Dance and drama crisis

十月 31, 1997

Dance and drama schools' intakes are up to 50 per cent below target because students cannot afford to take up places, ministers have been told.

The failure of an interim support scheme for dance and drama students at private schools is to blame for the recruitment crisis, says the National Campaign for the Arts.

The scheme was introduced this year, backed by lottery money, to subsidise tuition fees for students accepted on approved dance and drama courses.

Cash to help cover up to half of fees is released by the Arts Council for England once a student has accumulated at least Pounds 1,250 from local authority discretionary grants and other sources. It was launched as a temporary measure to help students over the next two years while the government considered longer-term Dearing committee recommendations.

But a survey by the NCA found that nearly 40 per cent of English local authorities are not providing grants for students of dance, drama and stage management.

Almost three-quarters of authorities in the North and almost two thirds in the North- west were giving no grants.

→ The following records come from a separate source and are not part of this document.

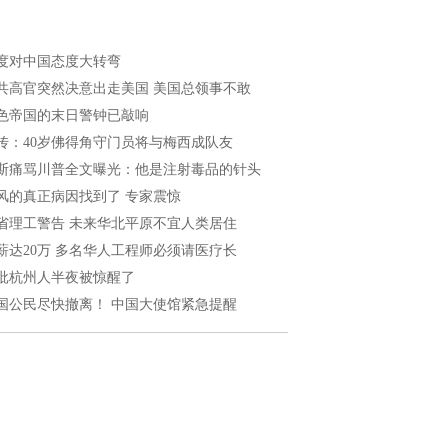
度对中国态度大转弯
共高官突然决意出走美国 美国总领事不敢
色帝国的末日警钟已敲响
传：40岁佛得角守门员将与梅西成队友
斯痛骂川普全文曝光：他是注射毒品的针头
风的真正病因找到了 专家震惊
省理工警告 未来华北平原不宜人类居住
薪达20万 多名华人工程师必须请医疗长
批杭州人半夜被惊醒了
国公民尽快撤离！ 中国大使馆紧急提醒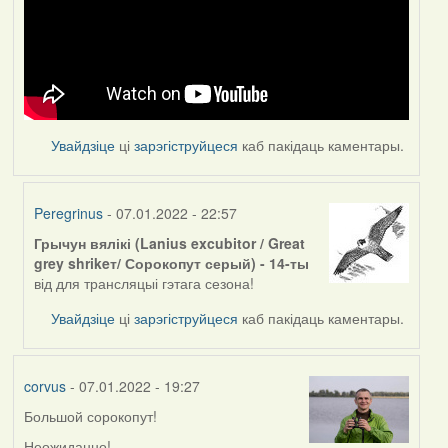
Увайдзіце
ці
зарэгіструйцеся
каб пакідаць каментары.
Peregrinus
- 07.01.2022 - 22:57
Грычун вялікі (Lanius excubitor / Great
In
grey shrikeт/ Сорокопут серый) - 14-ты
reply
від для трансляцыі гэтага сезона!
to
by
Увайдзіце
ці
зарэгіструйцеся
каб пакідаць каментары.
corvus
corvus
- 07.01.2022 - 19:27
Большой сорокопут!
Неожиданно!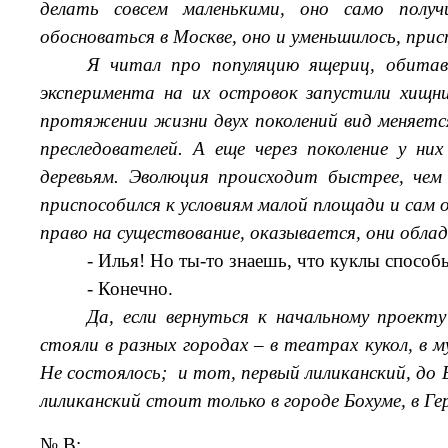
делать совсем маленькими, оно само получ
обосноваться в Москве, оно и уменьшилось, прис
Я читал про популяцию ящериц, обитав
эксперимента на их островок запустили хищни
протяжении жизни двух поколений вид меняетс
преследователей. А еще через поколение у ни
деревьям. Эволюция происходит быстрее, чем
приспособился к условиям малой площади и сам о
право на существование, оказывается, они обла
- Илья! Но ты-то знаешь, что куклы способ
- Конечно.
Да, если вернуться к начальному проек
стояли в разных городах – в театрах кукол, в м
Не состоялось; и тот, первый лиликанский, до 
лиликанский стоит только в городе Бохуме, в Г
№ В:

Some had not even heard of the interim scheme.

Another survey by the Council of Dance Education and Training and the National Council of Drama Training showed that half of places offered to drama students and one-third of places allocated to dance students were unfilled due to the lack of local authority support.

Jennifer Edwards, ACE director, has written to Baroness Blackstone, the higher education minister, calling for the creation of a hardship fund to help bridge the support gap.

She said the wide regional variations in levels of local authority support meant dance and drama students in some parts of the country were at a significant disadvantage.